# [Source data]

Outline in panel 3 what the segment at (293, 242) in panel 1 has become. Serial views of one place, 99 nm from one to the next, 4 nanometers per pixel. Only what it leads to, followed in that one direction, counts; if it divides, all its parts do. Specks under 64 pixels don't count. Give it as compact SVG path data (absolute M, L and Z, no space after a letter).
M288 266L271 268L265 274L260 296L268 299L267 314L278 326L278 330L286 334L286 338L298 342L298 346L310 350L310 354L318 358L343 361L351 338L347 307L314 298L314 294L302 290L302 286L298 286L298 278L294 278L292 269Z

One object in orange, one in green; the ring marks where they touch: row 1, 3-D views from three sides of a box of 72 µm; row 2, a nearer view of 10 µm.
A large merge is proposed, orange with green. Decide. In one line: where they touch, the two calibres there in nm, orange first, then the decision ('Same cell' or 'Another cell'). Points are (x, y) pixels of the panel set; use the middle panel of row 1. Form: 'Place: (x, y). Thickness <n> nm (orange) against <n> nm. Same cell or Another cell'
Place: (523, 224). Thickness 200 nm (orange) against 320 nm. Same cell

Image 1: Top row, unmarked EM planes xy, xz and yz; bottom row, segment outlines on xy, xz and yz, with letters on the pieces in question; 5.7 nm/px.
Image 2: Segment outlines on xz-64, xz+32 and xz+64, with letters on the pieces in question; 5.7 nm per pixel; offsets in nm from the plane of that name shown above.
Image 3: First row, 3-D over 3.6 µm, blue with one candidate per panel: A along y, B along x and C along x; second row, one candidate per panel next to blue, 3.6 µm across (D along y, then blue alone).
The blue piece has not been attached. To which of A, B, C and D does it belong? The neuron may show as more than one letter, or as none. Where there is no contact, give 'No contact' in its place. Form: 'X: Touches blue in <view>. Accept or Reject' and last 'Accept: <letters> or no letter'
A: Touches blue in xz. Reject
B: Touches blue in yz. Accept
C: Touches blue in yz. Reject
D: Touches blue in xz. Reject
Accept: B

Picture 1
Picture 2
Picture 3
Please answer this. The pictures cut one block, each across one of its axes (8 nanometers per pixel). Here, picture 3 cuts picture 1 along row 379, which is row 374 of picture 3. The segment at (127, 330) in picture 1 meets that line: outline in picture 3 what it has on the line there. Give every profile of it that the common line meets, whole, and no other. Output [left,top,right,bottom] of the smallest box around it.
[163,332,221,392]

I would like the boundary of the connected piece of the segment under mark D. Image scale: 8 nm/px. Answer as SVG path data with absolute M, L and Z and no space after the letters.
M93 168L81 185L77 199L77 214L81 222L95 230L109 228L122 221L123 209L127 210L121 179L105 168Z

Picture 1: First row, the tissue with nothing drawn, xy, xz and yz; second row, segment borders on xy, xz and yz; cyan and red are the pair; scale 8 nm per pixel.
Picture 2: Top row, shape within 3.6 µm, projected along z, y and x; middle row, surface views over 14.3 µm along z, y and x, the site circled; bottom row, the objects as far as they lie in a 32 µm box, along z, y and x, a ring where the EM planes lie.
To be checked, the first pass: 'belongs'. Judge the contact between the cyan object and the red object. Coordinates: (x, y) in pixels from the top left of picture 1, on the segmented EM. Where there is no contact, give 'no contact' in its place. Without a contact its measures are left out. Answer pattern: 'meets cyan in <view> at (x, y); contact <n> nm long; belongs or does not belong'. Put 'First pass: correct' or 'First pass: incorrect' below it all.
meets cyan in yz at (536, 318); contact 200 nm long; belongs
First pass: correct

# [What needs to be done]
From the data above, copy each line that has the string "pieces".

# [Task answer]
Image 1: Top row, unmarked EM planes xy, xz and yz; bottom row, segment outlines on xy, xz and yz, with letters on the pieces in question; 5.7 nm/px.
Image 2: Segment outlines on xz-64, xz+32 and xz+64, with letters on the pieces in question; 5.7 nm per pixel; offsets in nm from the plane of that name shown above.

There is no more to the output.